■ **SUPPLIED DATA**:
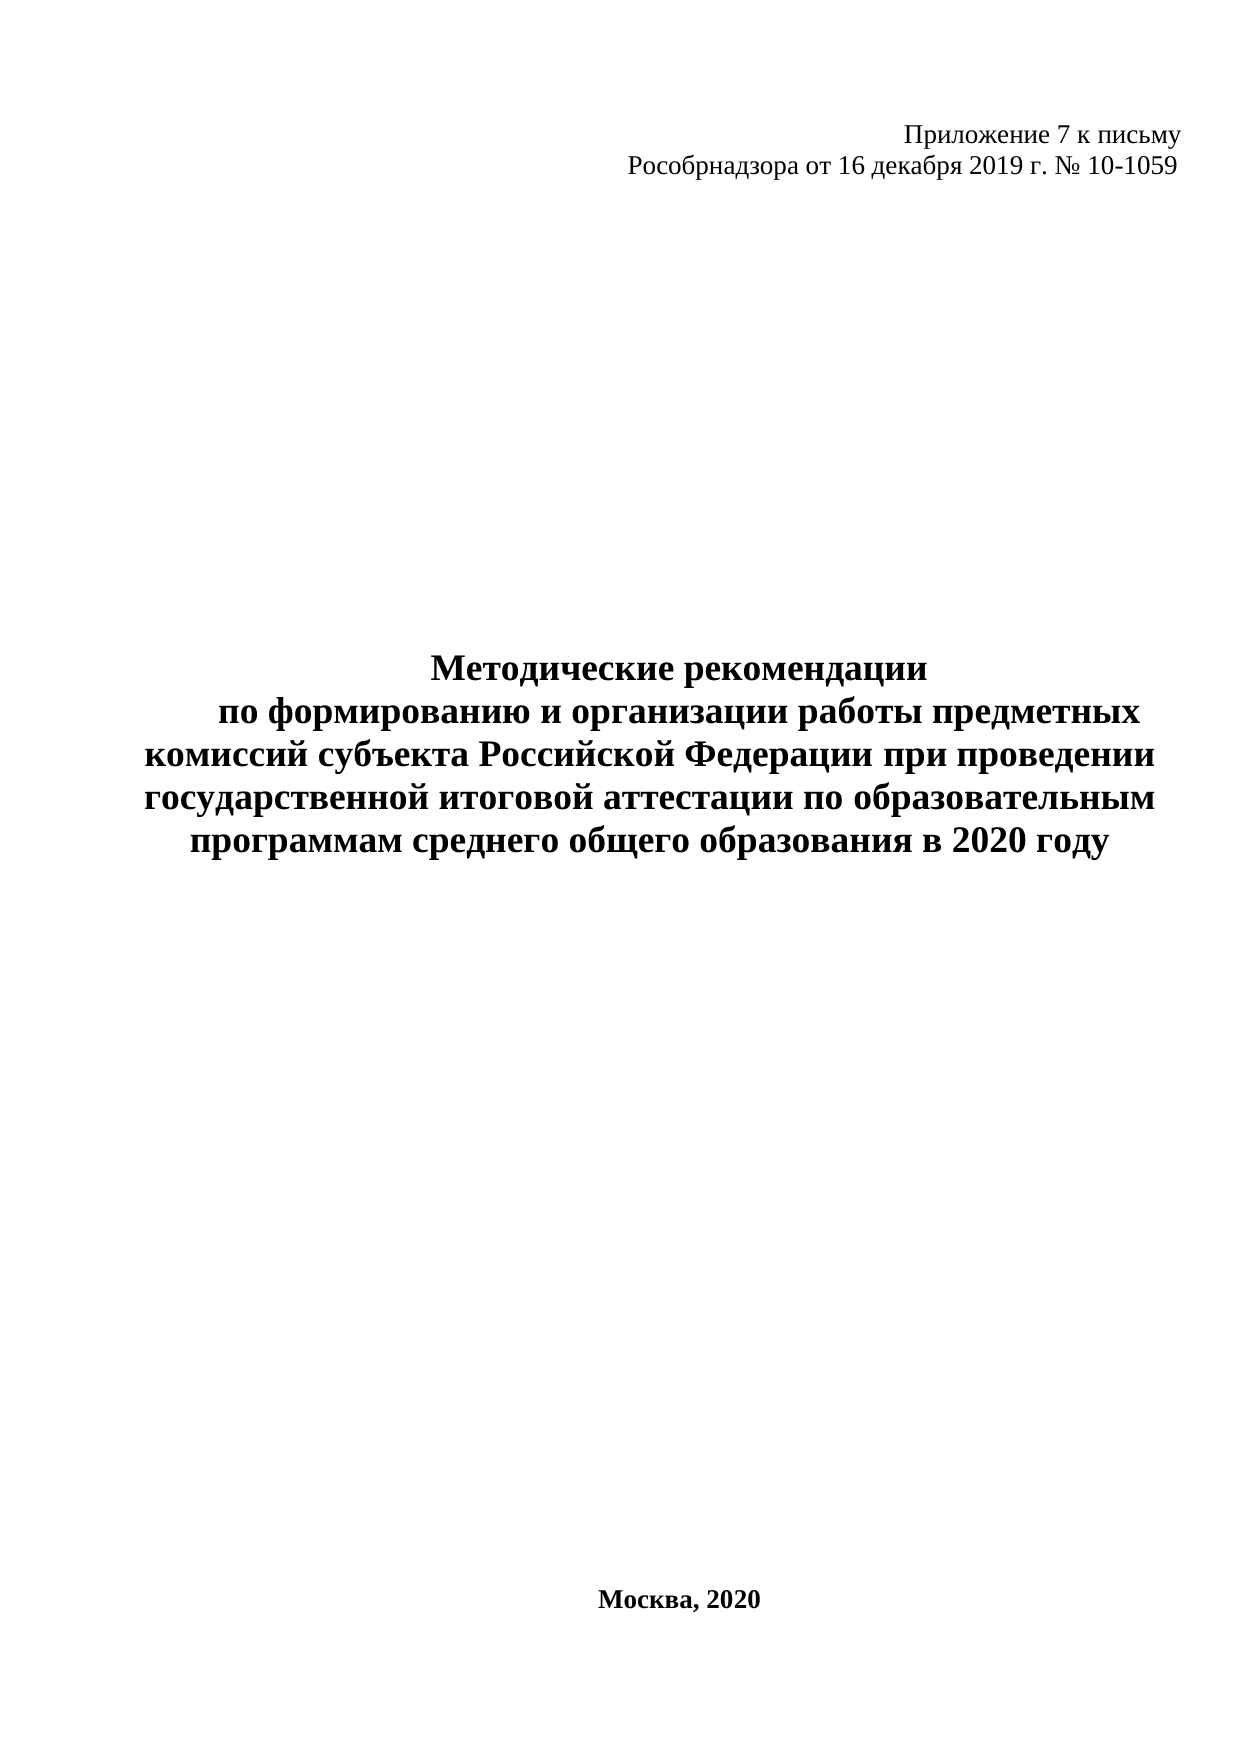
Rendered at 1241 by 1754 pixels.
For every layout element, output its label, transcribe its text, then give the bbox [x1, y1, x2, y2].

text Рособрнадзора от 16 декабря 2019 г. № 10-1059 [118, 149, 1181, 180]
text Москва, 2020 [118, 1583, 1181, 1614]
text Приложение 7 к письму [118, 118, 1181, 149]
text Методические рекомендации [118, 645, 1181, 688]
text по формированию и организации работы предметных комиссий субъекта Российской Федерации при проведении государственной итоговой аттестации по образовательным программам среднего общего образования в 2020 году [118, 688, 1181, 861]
---
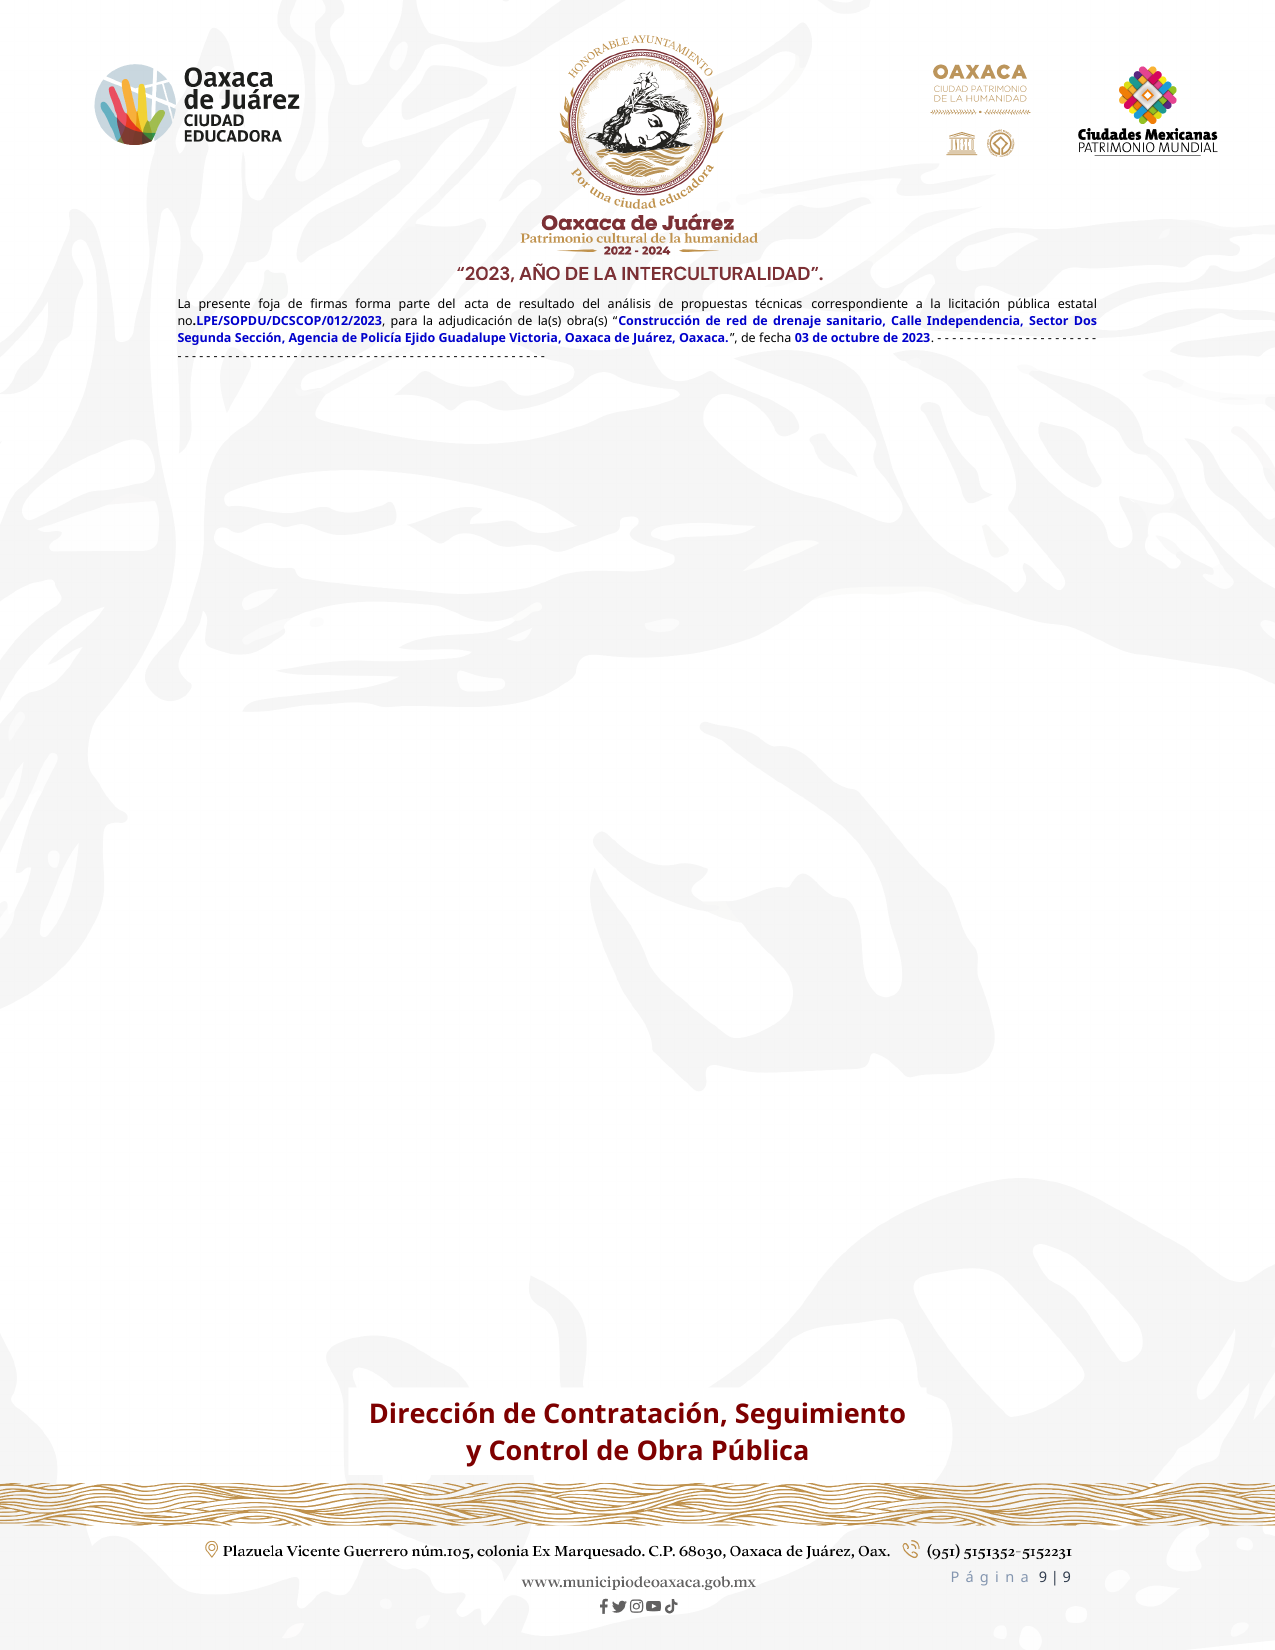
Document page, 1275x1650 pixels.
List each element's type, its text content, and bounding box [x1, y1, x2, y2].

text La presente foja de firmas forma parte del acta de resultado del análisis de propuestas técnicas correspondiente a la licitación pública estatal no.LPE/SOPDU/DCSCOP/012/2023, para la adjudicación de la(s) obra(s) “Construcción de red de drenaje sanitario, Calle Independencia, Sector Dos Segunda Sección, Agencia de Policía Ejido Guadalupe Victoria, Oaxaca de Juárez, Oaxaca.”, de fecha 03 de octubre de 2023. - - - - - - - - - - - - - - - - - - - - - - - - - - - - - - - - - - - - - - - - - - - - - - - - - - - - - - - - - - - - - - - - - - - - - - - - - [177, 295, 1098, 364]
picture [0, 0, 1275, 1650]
* * *
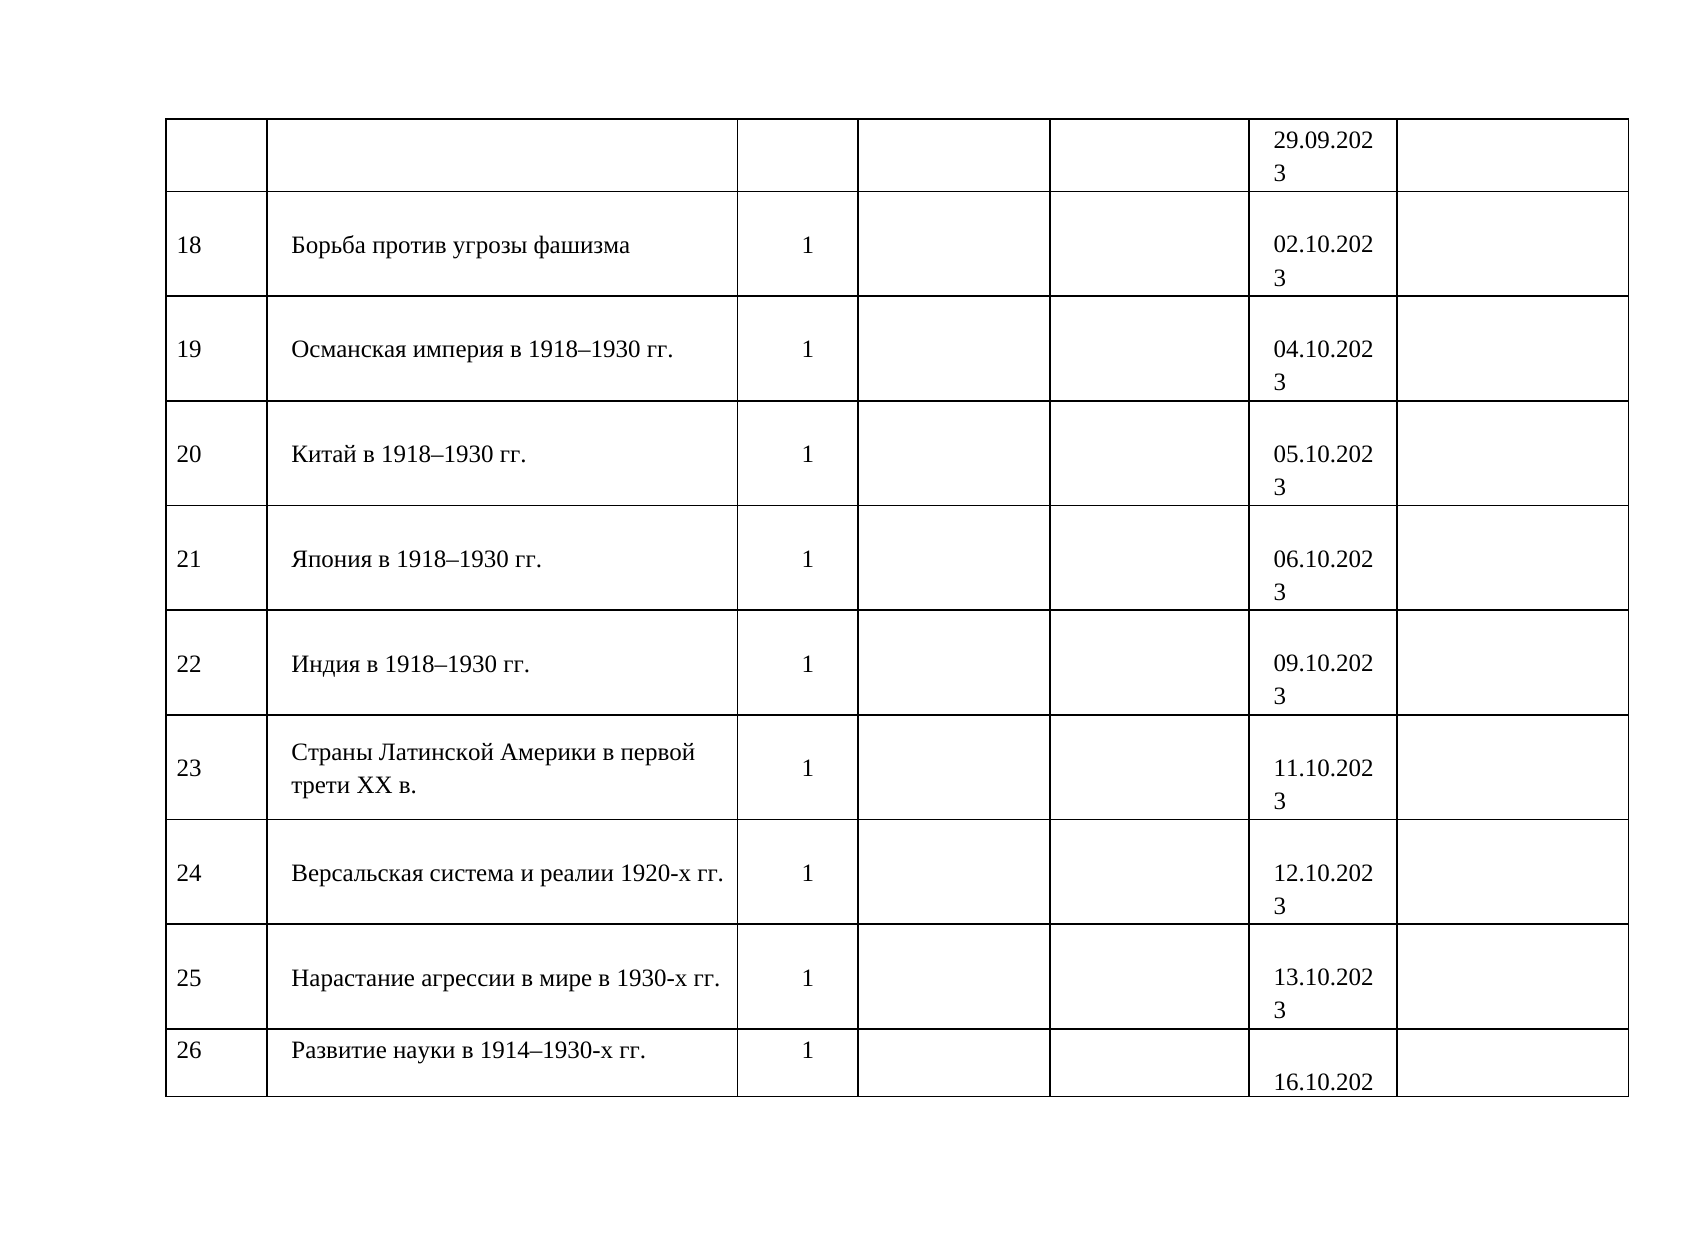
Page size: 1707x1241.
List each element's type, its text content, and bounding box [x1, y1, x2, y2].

■ **TASK STATEMENT**:
Find the lines above that include the string "pixels" and copy them.

■ **RESULT**:
Rendered at 1241 by 1754 pixels.
Document page, 1275x1650 pixels.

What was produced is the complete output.